Common dynamic analysis tools
  • Coverage
  • Debuggers
  • Memory checkers
  • Sanitizers
  • Profilers
Fuzz testing
  • Give program random input, look for crashes, assertion violations
  • Increased in popularity in 2010s; very effective at finding security vulnerabilities
  • Can be enhanced with coverage feedback
  • Use genetic algorithms, neural networks to construct input that exercises particular branches
What is a performance bug?
  • Avoid premature optimization!
  • Does not meet deadlines / satisfy SLA
  • Responsiveness, smoothness do not meet requirements
    • 100 ms: GUI
    • 15-30 ms: Animation (30-60 fps)
    • 10 ms: MIDI, VR
  • Unexpected slowdown for certain inputs / DoS vulnerability
  • Performance regression (gradual and acute degradation)

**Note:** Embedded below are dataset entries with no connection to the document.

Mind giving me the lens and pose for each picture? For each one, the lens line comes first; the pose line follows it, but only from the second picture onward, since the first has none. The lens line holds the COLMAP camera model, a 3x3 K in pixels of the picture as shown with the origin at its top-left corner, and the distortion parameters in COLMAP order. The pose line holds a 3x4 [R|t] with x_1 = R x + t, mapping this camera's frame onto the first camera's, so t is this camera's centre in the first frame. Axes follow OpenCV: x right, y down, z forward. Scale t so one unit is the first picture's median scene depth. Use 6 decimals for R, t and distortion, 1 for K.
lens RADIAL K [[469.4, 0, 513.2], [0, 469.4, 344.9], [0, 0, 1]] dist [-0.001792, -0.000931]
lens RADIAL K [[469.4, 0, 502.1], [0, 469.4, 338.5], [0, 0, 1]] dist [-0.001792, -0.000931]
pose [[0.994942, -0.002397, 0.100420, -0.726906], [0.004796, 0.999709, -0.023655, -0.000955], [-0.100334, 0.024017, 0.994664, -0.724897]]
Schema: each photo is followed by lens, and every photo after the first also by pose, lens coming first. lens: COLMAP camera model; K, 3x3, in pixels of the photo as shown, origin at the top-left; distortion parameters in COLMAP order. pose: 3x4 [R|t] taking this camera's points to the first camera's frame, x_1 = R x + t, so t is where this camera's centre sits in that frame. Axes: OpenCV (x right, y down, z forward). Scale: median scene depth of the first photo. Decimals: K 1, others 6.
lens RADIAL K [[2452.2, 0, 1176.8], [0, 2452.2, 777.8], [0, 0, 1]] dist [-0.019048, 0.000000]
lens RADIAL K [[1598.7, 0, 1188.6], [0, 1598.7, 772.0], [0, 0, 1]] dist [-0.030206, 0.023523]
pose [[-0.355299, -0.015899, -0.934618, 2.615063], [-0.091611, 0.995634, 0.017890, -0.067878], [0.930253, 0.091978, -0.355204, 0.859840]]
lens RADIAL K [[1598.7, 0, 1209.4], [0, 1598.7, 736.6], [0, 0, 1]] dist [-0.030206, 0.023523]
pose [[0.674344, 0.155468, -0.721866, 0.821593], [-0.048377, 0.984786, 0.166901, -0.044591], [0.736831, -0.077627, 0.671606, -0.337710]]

  • Performance variability across platforms
  • Sub-optimal throughput for HPC
Performance testing challenges
  • How much room for improvement is there?
    • Amdahl’s law: Limits to speedup from parallelization, local optimization
    • Roofline analysis: Do you expect to be limited by bandwidth or compute?
  • Is slowdown localized, dispersed, or emergent?
  • Getting reliable measurements is difficult
    • Inconsistency, load dependency, JIT compilation, non-representative datasets, intrusive tooling
    • Average case vs. worst case, tail metrics
    • Tension between latency and bandwidth
Latency vs. throughput
  • Latency: Duration between a single trigger and the system’s response
    • “Tail latency” (e.g. 95th percentile under a specified load) is more important than average
  • Throughput: Time it takes to processes a fixed amount of work
    • Often a function of workload
      • Typically throughput increases with workload size up to a saturation point
    • Reduce overhead with batching
      • Typically at expense of latency
Discussion
  • Consider adding new elements to a sorted list (initial size N) while maintaining sorted order.
  • Scenario A: Elements are inserted into their proper position one at a time.
  • Scenario B: All elements are appended to the list, then the whole list is sorted (comparison sort).